In support of their contention that Dressel Associates, LLC was in fact in control of the funds, and that the Debtor and Dressel Associates, LLC both considered the funds to be the property of Dressel Associates, LLC and not of the Debtor, the Defendants cite to the Declaration of Mr. McMillen. (See Doc. # 54, Attachment 4). Therein, McMillen states that “Dressel Associates, LLC was formed by Mr. Reinert sometime in the middle of 2010 . . . in an effort to reorganize the Damon’s Restaurant chain,” and that “[b]efore Dressel Associates, LLC opened its bank accounts, Mr. Reinert and Dressel Associates, LLC used [the Debtor’s] bank account as Dressel Associates, LLC’s bank account.” (Doc. # 54, Attachment 4, ¶¶ 6, 8). McMillen also declares that Mr. Reinert deposited $924,728.70 into the Debtor’s bank account on July 15, 2010, in order “to pay Dressel Associates, LLC obligations because Dressel Associates, LLC did not have a bank account.” (Id. at ¶ 9). McMillen avers that he did not consider the funds to belong to the Debtor, that Mr. Reinert directed him to transfer $412,579.00 to Defendant Midtown Niki Group out of the Debtor’s account “[i]mmediately following Mr. Reinert’s deposit.” (Id. at ¶ 11). Further, McMiller states that two days after Mr. Reinert’s deposit, Mr. Reinert directed McMillen to notify the Trustee’s attorney “that Dressel Associates, LLC had paid Midtown Niki $412,579.00,” and that “these funds were considered by [both the Debtor and Dressel Associates, LLC] as being Dressel Associates, LLC funds.” (Id. at ¶ 12).

However, the Trustee asserts in the Response to the Motion that according to the schedules filed of record in this case, “[a]t the time of the transfer the books and records of [the Debtor] reflected a note receivable from [Mr. Reinert] with a balance of $786,011.78 owing,” and that after Mr. Reinert’s July 15, 2010 deposit, “the books and records of [the Debtor] provided a credit against the note receivable in the amount of $924,728.70, leaving a negative balance in the amount of $138,716.92.” (Doc. # 55, ¶ 11; see id. at Exhibit 1; see also Doc. # 56, p. 2). Thus, argues the Trustee, the deposit is property of the Debtor, because the deposit was “utilized to reduce an obligation of [Mr. Reinert] to [the Debtor].” (Id. at ¶ 12). The Trustee also notes that “[n]o written agreement exists which would establish that the $924,728.70 transferred to [the Debtor’s bank account] were to be held in trust, or otherwise restricted [the Debtor’s] use of the $924,728.70.” (Doc. # 55, ¶ 20).

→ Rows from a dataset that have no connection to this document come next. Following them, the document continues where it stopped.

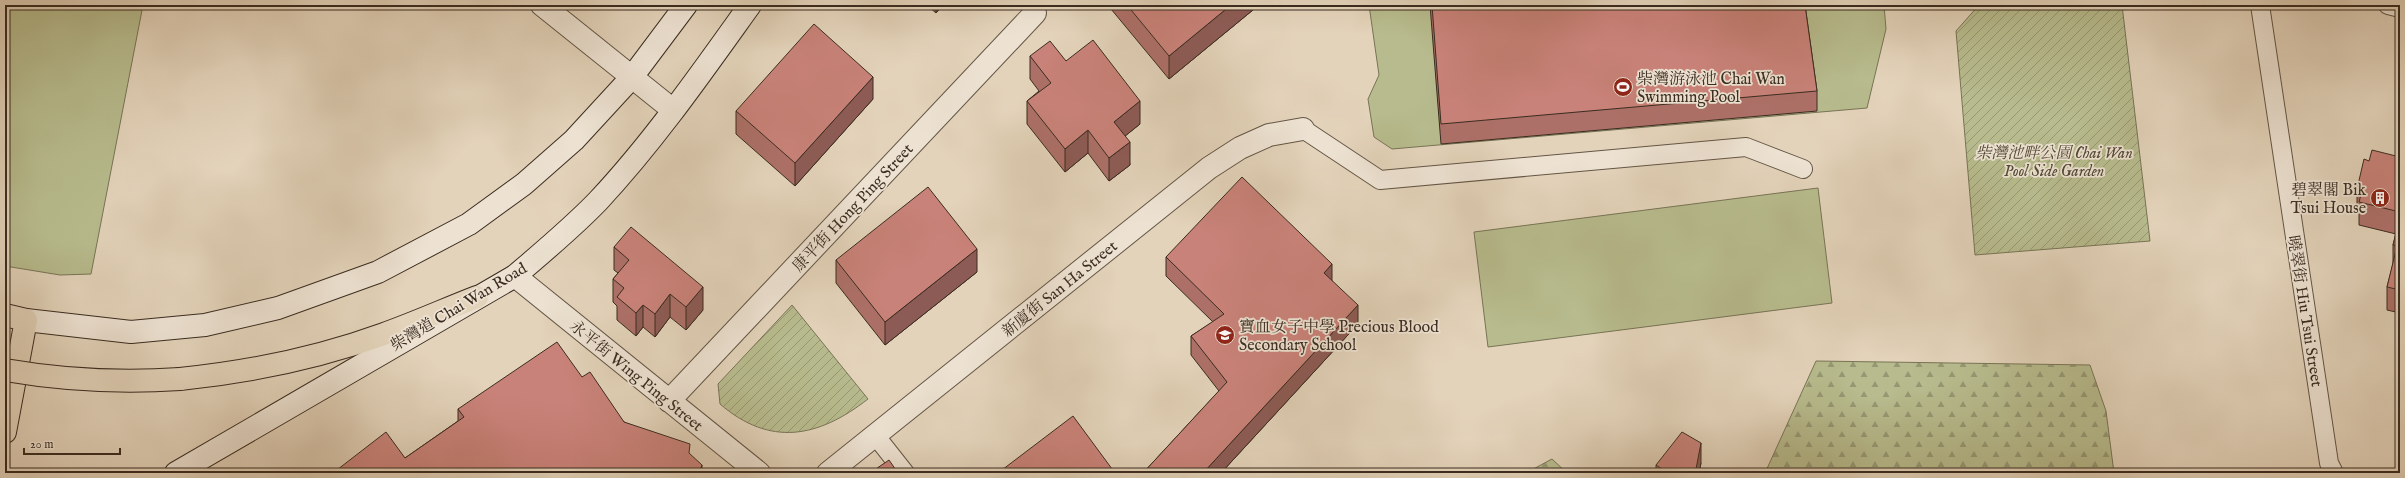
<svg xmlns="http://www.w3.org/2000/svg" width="2405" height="478" viewBox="0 0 2405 478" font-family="'IM FELL English','Noto Serif TC',serif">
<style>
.forest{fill:url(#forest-firs);stroke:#787456}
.park{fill:#b7bb8d;stroke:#787456}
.garden{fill:url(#garden-furrows);stroke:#787456}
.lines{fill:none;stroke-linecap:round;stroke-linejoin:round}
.service-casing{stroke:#645646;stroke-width:20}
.minor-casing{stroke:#645646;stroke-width:24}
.tertiary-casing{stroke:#645646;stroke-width:24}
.secondary-casing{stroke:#3a2c20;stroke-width:24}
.primary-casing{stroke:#3a2c20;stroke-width:24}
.service{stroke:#ede2d2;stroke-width:18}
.minor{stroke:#ede2d2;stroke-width:22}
.tertiary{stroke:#ede2d2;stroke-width:22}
.secondary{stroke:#ede2d2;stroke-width:22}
.primary{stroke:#e3d3ba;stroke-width:22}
.primary-bridge-casing{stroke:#3a2c20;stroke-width:24;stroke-linecap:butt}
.primary-bridge{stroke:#e3d3ba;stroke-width:22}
.wall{fill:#ad7068;stroke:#3a2c20}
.shaded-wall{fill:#8d5b55;stroke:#3a2c20}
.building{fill:#c98279;stroke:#3a2c20}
.labels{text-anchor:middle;stroke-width:3.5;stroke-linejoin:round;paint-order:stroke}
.poi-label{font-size:16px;fill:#3a2c20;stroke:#ede2d2;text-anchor:start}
.park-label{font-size:16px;font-style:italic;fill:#534936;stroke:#ede2d2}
.street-label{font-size:16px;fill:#3a2c20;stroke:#ede2d2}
</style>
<defs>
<pattern id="forest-firs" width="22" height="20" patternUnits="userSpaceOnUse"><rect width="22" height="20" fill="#b7bb8d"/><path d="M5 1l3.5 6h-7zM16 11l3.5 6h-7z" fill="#969873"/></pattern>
<pattern id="garden-furrows" width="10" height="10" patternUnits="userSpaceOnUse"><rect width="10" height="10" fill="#b7bb8d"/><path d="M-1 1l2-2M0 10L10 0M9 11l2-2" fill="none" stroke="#969873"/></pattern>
</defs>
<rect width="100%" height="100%" fill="#e3d3ba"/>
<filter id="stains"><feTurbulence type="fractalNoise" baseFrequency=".005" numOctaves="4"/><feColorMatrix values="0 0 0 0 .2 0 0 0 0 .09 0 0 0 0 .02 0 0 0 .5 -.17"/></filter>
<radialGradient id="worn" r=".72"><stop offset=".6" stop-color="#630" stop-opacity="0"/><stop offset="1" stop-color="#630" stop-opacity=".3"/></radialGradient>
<path class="forest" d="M 1816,361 L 2090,365 L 2106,411 L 2114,473 L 1765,473 Z
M 1552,459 L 1567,473 L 1526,473 Z"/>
<path class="park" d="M 5,5 L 143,5 L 91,274 L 60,275 L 5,266 Z
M 1369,5 L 1884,5 L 1886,29 L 1867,108 L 1392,149 L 1374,137 L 1368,99 L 1379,75 Z
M 1818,188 L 1832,303 L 1488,347 L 1474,232 Z"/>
<path class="garden" d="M 1979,5 L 2122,5 L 2150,241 L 1975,255 L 1956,31 Z
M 792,305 L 868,399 C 818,438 770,447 720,404 L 718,384 Z"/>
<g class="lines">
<defs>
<path id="service" d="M 2260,5 L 2329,463 L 2334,473
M 2388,5 L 2400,8
M 1303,129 L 1380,180 L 1746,147 L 1803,169
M 875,435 L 905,473"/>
<path id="minor" d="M 515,276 L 759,473
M 669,401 L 1035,13
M 828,473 L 1209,168 L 1240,148 L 1269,135 L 1303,129"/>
<path id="tertiary" d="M 542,5 L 673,110"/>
<path id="secondary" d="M 26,320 L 131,332 L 205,325 L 278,308 L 378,272 L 469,224 L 524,184 L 574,140 L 632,77 L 686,5
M 176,473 L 515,276 C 543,252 572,228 598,201 C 654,141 702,72 750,5"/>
<path id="primary" d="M 5,315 L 26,320 L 5,432
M 180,379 C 249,372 318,358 384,334 C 415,323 446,309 477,297"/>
</defs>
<use href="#service" class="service-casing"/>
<use href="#minor" class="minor-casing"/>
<use href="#tertiary" class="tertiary-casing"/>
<use href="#secondary" class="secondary-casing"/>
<use href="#primary" class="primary-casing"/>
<use href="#service" class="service"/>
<use href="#minor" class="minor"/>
<use href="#tertiary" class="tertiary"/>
<use href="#secondary" class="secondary"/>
<use href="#primary" class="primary"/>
<defs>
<path id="primary-bridge" d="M 5,370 C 63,380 121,383 180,379"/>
</defs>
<use href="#primary-bridge" class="primary-bridge-casing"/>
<use href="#primary-bridge" class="primary-bridge"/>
</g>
<path class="wall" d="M 927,5 L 943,5 L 936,13 Z
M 1111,5 L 1259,5 L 1169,79 L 1111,9 Z
M 1430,5 L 1805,5 L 1817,91 L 1817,111 L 1441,144 Z
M 1030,56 L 1066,61 L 1140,124 L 1125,136 L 1130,165 L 1109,181 L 1088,153 L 1065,172 L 1027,124 L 1027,101 L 1039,91 L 1030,79 Z
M 873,99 L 795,186 L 736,134 L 736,111 Z
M 2400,157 L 2400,313 L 2387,310 L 2387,287 L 2393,264 L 2393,245 L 2396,234 L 2359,225 L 2359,213 L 2357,212 L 2357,189 L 2369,161 Z
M 614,247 L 703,310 L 686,330 L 670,317 L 655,337 L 643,327 L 636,336 L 617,320 L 617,306 L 613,302 L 613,279 L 618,273 L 614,270 Z
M 1166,257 L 1332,281 L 1358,324 L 1221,473 L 1143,473 L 1219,391 L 1191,355 L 1191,336 L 1213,322 L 1166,276 Z
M 836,260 L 977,272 L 885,345 L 836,283 Z
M 582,377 L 624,422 L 690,454 L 702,473 L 405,458 L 458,421 L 458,409 Z
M 1701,463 L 1699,473 L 1656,473 L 1656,465 Z"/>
<path class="shaded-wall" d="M 936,5 L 943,5 L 936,13 Z
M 1231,5 L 1259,5 L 1169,79 L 1169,56 Z
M 873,77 L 873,99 L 795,186 L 795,163 Z
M 1140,101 L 1140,124 L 1114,145 L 1114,122 Z
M 1088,130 L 1088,153 L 1065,172 L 1065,149 Z
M 1130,142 L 1130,165 L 1109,181 L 1109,158 Z
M 977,249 L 977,272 L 885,345 L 885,322 Z
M 1332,264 L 1332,284 L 1324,273 Z
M 703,287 L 703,310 L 686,330 L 686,307 Z
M 670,294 L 670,317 L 655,337 L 655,314 Z
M 643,305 L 643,327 L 636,336 L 636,313 Z
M 1358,305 L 1358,324 L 1221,473 L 1203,473 Z
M 1701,443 L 1701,463 L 1699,473 L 1693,473 Z
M 702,465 L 702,473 L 699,473 Z"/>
<path class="building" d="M 1127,5 L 1231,5 L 1169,56 Z
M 1432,5 L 1761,5 L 1760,6 L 1766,5 L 1805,5 L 1817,91 L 1441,124 Z
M 814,24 L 873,77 L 795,163 L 736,111 Z
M 1093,40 L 1140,101 L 1114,122 L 1130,142 L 1109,158 L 1088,130 L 1065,149 L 1027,101 L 1051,83 L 1030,56 L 1050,41 L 1066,61 Z
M 2372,150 L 2400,157 L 2400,212 L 2359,202 L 2362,191 L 2357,189 L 2364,159 L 2369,161 Z
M 1242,177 L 1332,264 L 1324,273 L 1358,305 L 1203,473 L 1143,473 L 1227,382 L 1191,336 L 1224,314 L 1166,257 Z
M 928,187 L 977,249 L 885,322 L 836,260 Z
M 2400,216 L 2400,290 L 2387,287 L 2397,246 L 2393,245 Z
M 631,227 L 703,287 L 686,307 L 670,294 L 655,314 L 643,305 L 636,313 L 617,297 L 624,288 L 613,279 L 629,260 L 614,247 Z
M 557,342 L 582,377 L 590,372 L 624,422 L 690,444 L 689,453 L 702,465 L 699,473 L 333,473 L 386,432 L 405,458 L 464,417 L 458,409 Z
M 1073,416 L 1115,473 L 998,473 Z
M 1682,432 L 1701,443 L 1696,469 L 1693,473 L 1668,473 L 1656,465 Z
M 889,460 L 898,473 L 870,473 Z"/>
<defs>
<symbol id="stadium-disc" viewBox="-11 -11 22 22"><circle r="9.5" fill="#8f2418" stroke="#ede2d2"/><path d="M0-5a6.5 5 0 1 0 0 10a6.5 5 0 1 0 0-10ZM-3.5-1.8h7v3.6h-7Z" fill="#fff"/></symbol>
<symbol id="building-disc" viewBox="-11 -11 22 22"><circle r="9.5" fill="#8f2418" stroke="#ede2d2"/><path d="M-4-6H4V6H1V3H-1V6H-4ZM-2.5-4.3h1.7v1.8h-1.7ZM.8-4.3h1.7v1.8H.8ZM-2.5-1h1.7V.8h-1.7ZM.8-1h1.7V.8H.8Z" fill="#fff"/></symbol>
<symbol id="school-disc" viewBox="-11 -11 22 22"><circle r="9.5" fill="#8f2418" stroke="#ede2d2"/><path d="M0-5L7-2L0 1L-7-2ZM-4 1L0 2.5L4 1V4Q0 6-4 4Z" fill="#fff"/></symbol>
</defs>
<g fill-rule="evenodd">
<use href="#stadium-disc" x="1612" y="76" width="22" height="22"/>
<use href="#building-disc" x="2369" y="187" width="22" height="22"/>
<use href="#school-disc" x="1214" y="324" width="22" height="22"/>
</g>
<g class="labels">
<g class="poi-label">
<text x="1637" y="84">柴灣游泳池 Chai Wan<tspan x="1637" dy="18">Swimming Pool</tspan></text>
<text x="2366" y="195" text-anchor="end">碧翠閣 Bik<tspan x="2366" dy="18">Tsui House</tspan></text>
<text x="1239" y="332">寶血女子中學 Precious Blood<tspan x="1239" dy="18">Secondary School</tspan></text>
</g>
<g class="park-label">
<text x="2054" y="158">柴灣池畔公園 Chai Wan<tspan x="2054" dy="18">Pool Side Garden</tspan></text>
</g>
<g class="street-label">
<text transform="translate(852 207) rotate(-47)" y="6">康平街 Hong Ping Street</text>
<text transform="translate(1059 288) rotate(-39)" y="6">新廈街 San Ha Street</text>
<text transform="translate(458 306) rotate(-31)" y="6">柴灣道 Chai Wan Road</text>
<text transform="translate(2306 311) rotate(81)" y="6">曉翠街 Hiu Tsui Street</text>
<text transform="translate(637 375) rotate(39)" y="6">永平街 Wing Ping Street</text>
</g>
</g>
<rect width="2405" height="478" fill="none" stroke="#e3d3ba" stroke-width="20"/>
<rect x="6" y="6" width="2393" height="466" fill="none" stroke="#3a2c20" stroke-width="2"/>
<rect x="10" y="10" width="2385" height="458" fill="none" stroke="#3a2c20"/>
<path d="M24 448v6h96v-6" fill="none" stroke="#3a2c20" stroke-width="2"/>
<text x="30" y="448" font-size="12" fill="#3a2c20" stroke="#ede2d2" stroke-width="3" paint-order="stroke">20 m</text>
<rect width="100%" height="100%" filter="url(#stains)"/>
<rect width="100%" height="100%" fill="url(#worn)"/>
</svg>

The Trustee has presented this Court with a disputed material fact. The Defendants argue that Dressel Associates, LLC controlled the funds which Mr. Reinert deposited in the Debtor’s bank account only to pay Dressel Associates, LLC’s rental obligations, but the Trustee asserts that such funds were actually deposited by Mr. Reinert on account of an existing obligation from Mr. Reinert to the Debtor. Whether Mr. Reinert deposited the funds in the Debtor’s bank account in order to reduce a previously existing obligation to the Debtor is “outcome determinative” for purposes of determining whether the funds are property of the Debtor’s bankruptcy estate. Anderson v. Liberty Lobby, Inc., 477 U.S. at 247-48 . Summary judgment is appropriate if no material factual issue exists and the only issue before the court is a legal issue. Premium Motor Cars, Inc. v. Theisen (In re Premium Motor Cars, Inc.), 404 B.R. 128, 130 (Bankr. W.D. Pa. 2009) . Therefore, because the Trustee has raised a material issue of fact, summary judgment is inappropriate at this time.

IV.

In conclusion, the Motion is denied. Because questions of fact exist as to whether the funds at issue were property of the Debtor, summary judgment is not appropriate. An appropriate order will be entered consistent with this Memorandum Opinion.